Sometimes, when Trump shits the bed, it’s kinda fun to switch over to Fox News to see who’s pinch-hitting for the befouled king, maybe a humanities professor at a small liberal arts college “near San Francisco” with unusual views about . . . something. Today, the leader of the free world went on an unhinged social media rant about a golf course he wants to build in D.C., with a detour into the plague of algae at the mall’s reflecting pool, which he’s still blaming on Far Left Vandals armed with mysterious powers that include, it seems, expertise in biological engineering –the algae, he now says, is “criminally made.” I’m sure the people put off by the attention he’s devoting to algae mitigation and the construction of his golden ballroom will be happy to hear a golf course is in the works, too.

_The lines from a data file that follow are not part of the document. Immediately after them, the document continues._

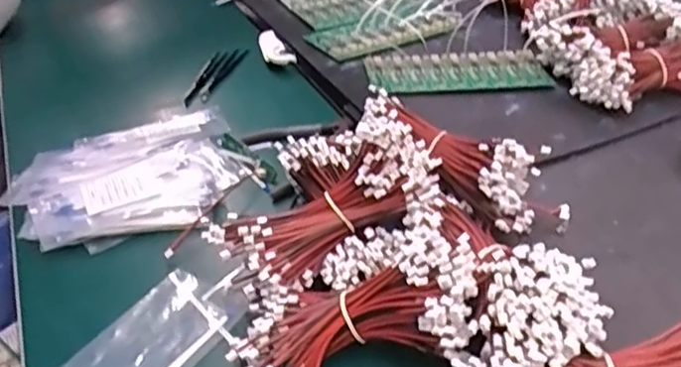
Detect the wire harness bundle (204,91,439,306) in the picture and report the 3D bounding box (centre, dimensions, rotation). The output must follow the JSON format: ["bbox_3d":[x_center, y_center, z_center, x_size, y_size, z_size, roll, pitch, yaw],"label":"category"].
[{"bbox_3d":[-0.005,0.014,0.481,0.175,0.071,0.066,-36,45,-10],"label":"wire harness bundle"}]

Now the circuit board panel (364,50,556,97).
[{"bbox_3d":[0.132,-0.126,0.713,0.196,0.015,0.092,-9,38,-5],"label":"circuit board panel"}]

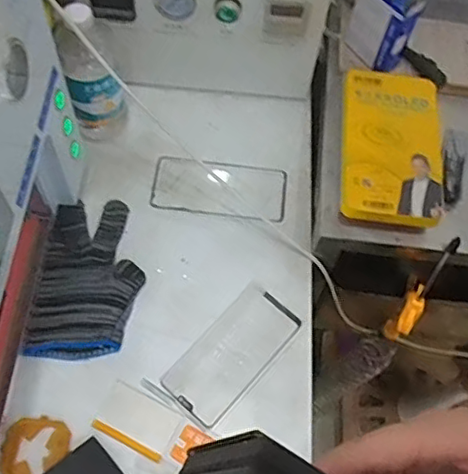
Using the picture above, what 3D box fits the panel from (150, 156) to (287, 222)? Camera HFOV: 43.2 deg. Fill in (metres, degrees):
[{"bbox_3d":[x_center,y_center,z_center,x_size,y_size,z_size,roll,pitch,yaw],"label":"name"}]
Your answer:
[{"bbox_3d":[-0.017,-0.061,0.719,0.158,0.006,0.079,9,61,1],"label":"panel"}]

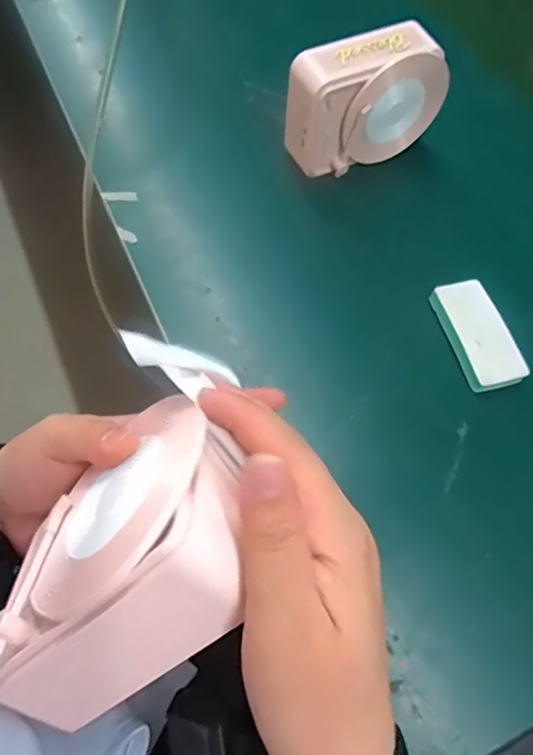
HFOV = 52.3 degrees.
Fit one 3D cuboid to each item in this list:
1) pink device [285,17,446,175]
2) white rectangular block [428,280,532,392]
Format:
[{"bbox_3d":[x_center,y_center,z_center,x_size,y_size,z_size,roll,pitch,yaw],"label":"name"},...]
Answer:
[{"bbox_3d":[0.085,-0.240,0.479,0.139,0.099,0.050,-21,65,-12],"label":"pink device"},{"bbox_3d":[0.164,-0.033,0.427,0.047,0.016,0.091,-14,64,-8],"label":"white rectangular block"}]

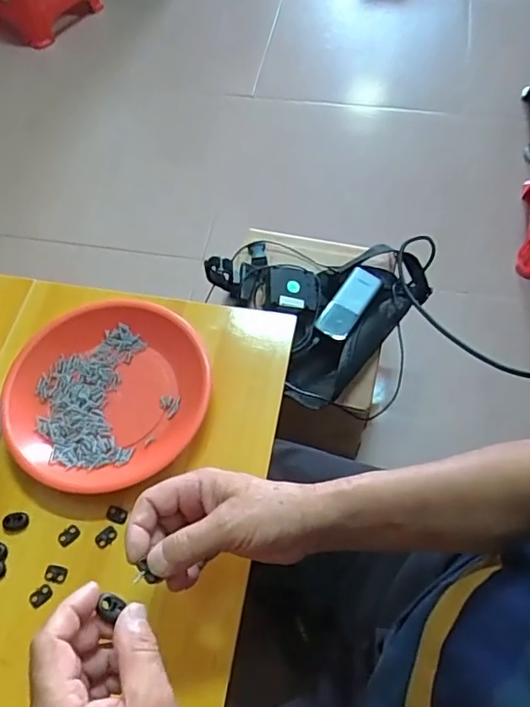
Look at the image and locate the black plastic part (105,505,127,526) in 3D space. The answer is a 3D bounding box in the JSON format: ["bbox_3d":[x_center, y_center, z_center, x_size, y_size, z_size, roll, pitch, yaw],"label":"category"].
[{"bbox_3d":[-0.131,0.143,0.471,0.018,0.005,0.012,15,62,11],"label":"black plastic part"}]

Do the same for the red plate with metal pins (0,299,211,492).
[{"bbox_3d":[-0.150,0.038,0.514,0.184,0.030,0.184,-1,60,2],"label":"red plate with metal pins"}]

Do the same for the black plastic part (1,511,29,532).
[{"bbox_3d":[-0.219,0.148,0.468,0.023,0.004,0.016,-4,60,0],"label":"black plastic part"}]

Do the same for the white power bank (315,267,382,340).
[{"bbox_3d":[0.134,-0.081,0.839,0.052,0.014,0.136,30,66,18],"label":"white power bank"}]

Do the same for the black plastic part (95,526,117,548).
[{"bbox_3d":[-0.138,0.159,0.461,0.019,0.004,0.013,-40,66,-18],"label":"black plastic part"}]

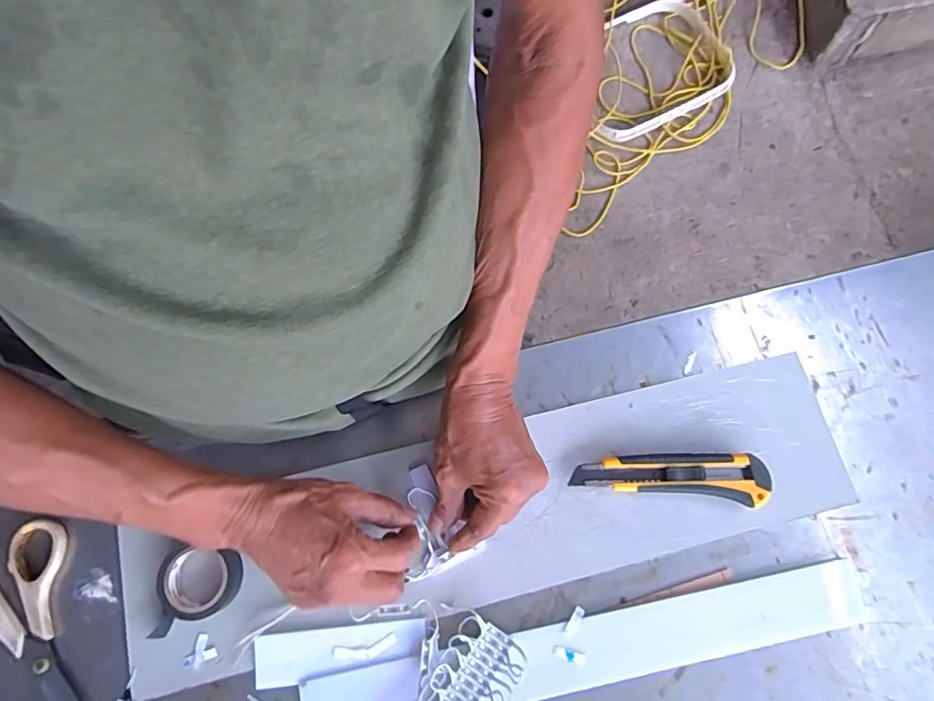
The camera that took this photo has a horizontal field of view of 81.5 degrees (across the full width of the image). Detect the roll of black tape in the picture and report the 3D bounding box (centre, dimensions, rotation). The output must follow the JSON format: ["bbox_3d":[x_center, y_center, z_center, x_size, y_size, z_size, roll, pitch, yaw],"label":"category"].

The Twins and their shaky bullpen were nursing a 1-run lead in the late innings, so I did not switch over to Fox. I did bring up on my phone the URL of the Power Line blog, to see what’s newsworthy in the world according to the authors of that unintentionally amusing site. Not, predictably, their president’s heated preoccupation with ephemera, but, somewhat to my surprise, since it raises the issue of climate change, the heat wave in Europe. The author, John Hinderaker, quotes approvingly a fellow winger who says temperatures of 36 degrees Celsius in the UK mean it’s time to drill for more oil in the North Sea, before proceeding:
I wondered: how hot is 36 degrees C? I was surprised to see that it is only 96.8 degrees Fahrenheit. That is hot, to be sure. But where I live, in the northern US, not the southern, that is a pretty common temperature in the summer. In fact, the forecast for Monday where I live in Minnesota is a high of 98 degrees. When I was a kid growing up in South Dakota, summer temperatures in the 90s were common, and occasionally the thermometer soared over 100 . . . .
Not sure what point he’s trying to make, but I also live in the northern US–which, as Hinderaker helpfully points out, is not the southern US–and, since his description of the local weather seemed to me a little off, I can now report that, going back to 1891, there have been more than 60 years in which the single hottest day in Minneapolis had a high temperature of 96 degrees F or less. So I don’t think it’s accurate, strictly speaking, to say that 96.8 degrees “is a pretty common temperature in the summer” where Hinderaker lives, in a suburb of the Twin Cities: in almost half the years, there’s not a single day it’s been that hot. According to the Internet, Hinderaker was born in 1950 and grew up in Watertown, SD, so I’ve checked out the hottest day of the year in Watertown, 1956 to 1968, which I’m guessing coincide with the years he attended school there. In 9 of those 13 years, the hottest day was less than 100 degrees F. Maybe he should have said that “very occasionally the temperature soared over 100, [and those handful of days made a strong impression on me.]”
I guess his point is that it’s always been hot in the summer and therefore it’s no surprise, and certainly not evidence of climate change, if it’s hot in Europe late in June. But in that case what to make of the half-cocked geography lesson with which his column begins:
Sometimes it gets hot. Even in Northern Europe, currently in the midst of a heat wave. Many people don’t realize that London is farther north than anywhere in the contiguous U.S. It is at the same latitude as Calgary, Canada. Paris is at the same latitude as North Dakota and Montreal. So Northern Europe has not generally been home to high temperatures.
If Northern Europe has not generally been home to high temperatures, and now it is, maybe that’s a sign that human activity is causing the climate to change? The paragraph is odd in other ways. It’s true that Calgary and London are at the same latitude, but it’s weird to say that a city (Paris) is at the same latitude as a state (North Dakota) that’s more than 200 miles in its north-south dimension, corresponding to more than 3 degrees of latitude. Since Paris is at 48.86 degrees north latitude, and the 49th parallel is the border between North Dakota and Canada, virtually all of North Dakota is south of Paris. Paris is also considerably farther north than Montreal, which is at 45.5 degrees north latitude. It’s almost as if Hinderaker doesn’t know what he’s talking about.